**Task requirements:** Rewrite the lines from the first line through the line containing "sudo puppet apply joe.pp", replacing "puppet apply" with "puppet agent" and changing nothing else.

Material for this task Start Marker

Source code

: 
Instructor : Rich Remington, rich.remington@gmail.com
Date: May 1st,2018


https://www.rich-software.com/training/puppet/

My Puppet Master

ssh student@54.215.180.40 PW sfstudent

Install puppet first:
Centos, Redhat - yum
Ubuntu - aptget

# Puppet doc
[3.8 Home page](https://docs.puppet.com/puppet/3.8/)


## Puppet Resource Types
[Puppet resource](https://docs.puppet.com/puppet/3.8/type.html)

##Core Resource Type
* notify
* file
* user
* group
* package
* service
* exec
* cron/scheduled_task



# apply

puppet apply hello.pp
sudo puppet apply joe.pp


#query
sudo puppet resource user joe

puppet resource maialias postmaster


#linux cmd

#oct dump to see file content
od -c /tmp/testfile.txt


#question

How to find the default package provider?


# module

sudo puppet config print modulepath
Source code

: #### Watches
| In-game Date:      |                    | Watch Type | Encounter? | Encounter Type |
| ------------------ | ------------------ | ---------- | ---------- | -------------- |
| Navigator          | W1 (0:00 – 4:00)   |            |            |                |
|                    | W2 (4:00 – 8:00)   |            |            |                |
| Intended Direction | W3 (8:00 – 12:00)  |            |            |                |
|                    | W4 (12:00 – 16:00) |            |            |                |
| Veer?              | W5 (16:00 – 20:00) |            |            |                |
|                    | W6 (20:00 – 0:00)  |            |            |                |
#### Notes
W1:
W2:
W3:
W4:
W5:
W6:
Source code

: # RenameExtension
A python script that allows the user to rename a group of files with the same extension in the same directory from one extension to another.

Material for this task End Marker

**Answer space:**
Source code

: 
Instructor : Rich Remington, rich.remington@gmail.com
Date: May 1st,2018


https://www.rich-software.com/training/puppet/

My Puppet Master

ssh student@54.215.180.40 PW sfstudent

Install puppet first:
Centos, Redhat - yum
Ubuntu - aptget

# Puppet doc
[3.8 Home page](https://docs.puppet.com/puppet/3.8/)


## Puppet Resource Types
[Puppet resource](https://docs.puppet.com/puppet/3.8/type.html)

##Core Resource Type
* notify
* file
* user
* group
* package
* service
* exec
* cron/scheduled_task



# apply

puppet agent hello.pp
sudo puppet agent joe.pp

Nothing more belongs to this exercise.